**EXERCISE DETAILS**:
Your response should be an exact reproduction of the data below, beginning at the line containing "- Deploy a configuration file" and ending with the final line.

**SUPPLIED RECORDS**:
· · · · · · ·

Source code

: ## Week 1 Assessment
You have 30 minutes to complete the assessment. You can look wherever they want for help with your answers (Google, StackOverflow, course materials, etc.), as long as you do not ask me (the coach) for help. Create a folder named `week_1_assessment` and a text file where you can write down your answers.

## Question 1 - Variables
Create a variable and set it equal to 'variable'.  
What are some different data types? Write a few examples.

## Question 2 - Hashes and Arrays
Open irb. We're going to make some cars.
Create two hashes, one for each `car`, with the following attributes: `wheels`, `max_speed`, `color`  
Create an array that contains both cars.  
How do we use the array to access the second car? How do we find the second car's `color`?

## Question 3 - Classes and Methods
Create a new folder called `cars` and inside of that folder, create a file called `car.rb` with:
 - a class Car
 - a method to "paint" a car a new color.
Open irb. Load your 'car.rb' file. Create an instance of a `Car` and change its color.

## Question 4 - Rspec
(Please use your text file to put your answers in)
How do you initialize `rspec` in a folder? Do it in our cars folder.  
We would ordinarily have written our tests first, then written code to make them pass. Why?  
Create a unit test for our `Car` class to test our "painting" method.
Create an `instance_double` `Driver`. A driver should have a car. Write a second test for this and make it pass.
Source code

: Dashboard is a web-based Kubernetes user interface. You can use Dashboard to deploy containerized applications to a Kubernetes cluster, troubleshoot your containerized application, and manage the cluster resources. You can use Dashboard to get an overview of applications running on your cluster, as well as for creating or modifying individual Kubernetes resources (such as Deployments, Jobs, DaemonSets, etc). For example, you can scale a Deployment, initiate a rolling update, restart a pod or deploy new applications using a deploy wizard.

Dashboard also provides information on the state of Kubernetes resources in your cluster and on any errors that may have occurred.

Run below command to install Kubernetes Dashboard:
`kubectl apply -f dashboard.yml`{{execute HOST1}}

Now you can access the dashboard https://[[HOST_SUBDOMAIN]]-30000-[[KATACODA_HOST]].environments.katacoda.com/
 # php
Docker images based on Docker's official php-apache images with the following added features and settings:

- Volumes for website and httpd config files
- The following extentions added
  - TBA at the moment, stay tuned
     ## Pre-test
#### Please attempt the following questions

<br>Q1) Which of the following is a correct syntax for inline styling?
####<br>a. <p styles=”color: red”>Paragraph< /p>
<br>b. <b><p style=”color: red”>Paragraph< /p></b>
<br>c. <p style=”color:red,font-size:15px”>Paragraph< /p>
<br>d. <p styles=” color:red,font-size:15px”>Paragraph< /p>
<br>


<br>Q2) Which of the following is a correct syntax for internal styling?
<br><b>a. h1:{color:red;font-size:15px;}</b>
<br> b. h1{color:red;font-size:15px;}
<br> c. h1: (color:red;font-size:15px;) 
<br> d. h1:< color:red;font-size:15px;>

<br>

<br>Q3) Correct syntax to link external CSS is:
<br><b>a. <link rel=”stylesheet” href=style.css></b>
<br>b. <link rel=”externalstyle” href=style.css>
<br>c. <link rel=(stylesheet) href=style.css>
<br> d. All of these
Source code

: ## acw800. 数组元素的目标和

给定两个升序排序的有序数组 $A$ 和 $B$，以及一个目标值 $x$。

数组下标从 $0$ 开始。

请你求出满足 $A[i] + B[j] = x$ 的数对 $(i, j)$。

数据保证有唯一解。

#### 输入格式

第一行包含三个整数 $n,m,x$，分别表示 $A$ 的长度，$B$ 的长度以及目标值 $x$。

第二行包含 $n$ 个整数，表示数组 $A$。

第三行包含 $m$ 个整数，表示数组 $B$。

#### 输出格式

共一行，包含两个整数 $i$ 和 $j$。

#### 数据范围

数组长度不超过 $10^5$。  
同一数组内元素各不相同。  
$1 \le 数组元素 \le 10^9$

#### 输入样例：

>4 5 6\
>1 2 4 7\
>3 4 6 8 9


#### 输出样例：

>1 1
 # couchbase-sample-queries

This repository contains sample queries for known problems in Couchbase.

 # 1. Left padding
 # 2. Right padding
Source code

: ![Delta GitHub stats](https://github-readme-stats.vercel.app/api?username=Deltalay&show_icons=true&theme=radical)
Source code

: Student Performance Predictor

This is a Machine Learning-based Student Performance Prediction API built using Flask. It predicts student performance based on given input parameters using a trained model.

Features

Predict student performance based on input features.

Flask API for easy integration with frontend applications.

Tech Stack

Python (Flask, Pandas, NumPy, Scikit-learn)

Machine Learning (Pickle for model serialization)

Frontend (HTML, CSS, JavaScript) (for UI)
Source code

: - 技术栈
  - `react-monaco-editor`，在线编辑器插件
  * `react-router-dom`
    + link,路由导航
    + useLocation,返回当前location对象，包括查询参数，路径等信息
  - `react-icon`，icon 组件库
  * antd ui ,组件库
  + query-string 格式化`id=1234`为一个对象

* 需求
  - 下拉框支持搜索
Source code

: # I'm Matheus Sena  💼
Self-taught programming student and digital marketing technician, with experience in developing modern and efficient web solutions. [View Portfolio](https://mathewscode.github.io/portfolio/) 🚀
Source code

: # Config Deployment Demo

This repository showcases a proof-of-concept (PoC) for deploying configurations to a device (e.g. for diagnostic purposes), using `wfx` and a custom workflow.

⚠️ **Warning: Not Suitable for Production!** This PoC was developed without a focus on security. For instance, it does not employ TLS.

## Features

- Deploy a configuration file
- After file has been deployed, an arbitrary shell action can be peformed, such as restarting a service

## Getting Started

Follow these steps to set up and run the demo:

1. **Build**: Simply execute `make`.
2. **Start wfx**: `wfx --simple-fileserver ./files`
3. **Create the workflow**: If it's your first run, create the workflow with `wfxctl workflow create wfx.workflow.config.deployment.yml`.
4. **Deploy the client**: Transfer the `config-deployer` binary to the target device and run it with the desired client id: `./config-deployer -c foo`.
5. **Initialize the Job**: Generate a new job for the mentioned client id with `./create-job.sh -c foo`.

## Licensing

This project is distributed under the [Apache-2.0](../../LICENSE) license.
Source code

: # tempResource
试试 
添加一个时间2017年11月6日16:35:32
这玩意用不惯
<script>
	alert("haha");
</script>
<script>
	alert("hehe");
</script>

· · · · · · ·

**OUTPUT OF THE TASK**:
- Deploy a configuration file
- After file has been deployed, an arbitrary shell action can be peformed, such as restarting a service

## Getting Started

Follow these steps to set up and run the demo:

1. **Build**: Simply execute `make`.
2. **Start wfx**: `wfx --simple-fileserver ./files`
3. **Create the workflow**: If it's your first run, create the workflow with `wfxctl workflow create wfx.workflow.config.deployment.yml`.
4. **Deploy the client**: Transfer the `config-deployer` binary to the target device and run it with the desired client id: `./config-deployer -c foo`.
5. **Initialize the Job**: Generate a new job for the mentioned client id with `./create-job.sh -c foo`.

## Licensing

This project is distributed under the [Apache-2.0](../../LICENSE) license.
Source code

: # tempResource
试试 
添加一个时间2017年11月6日16:35:32
这玩意用不惯
<script>
	alert("haha");
</script>
<script>
	alert("hehe");
</script>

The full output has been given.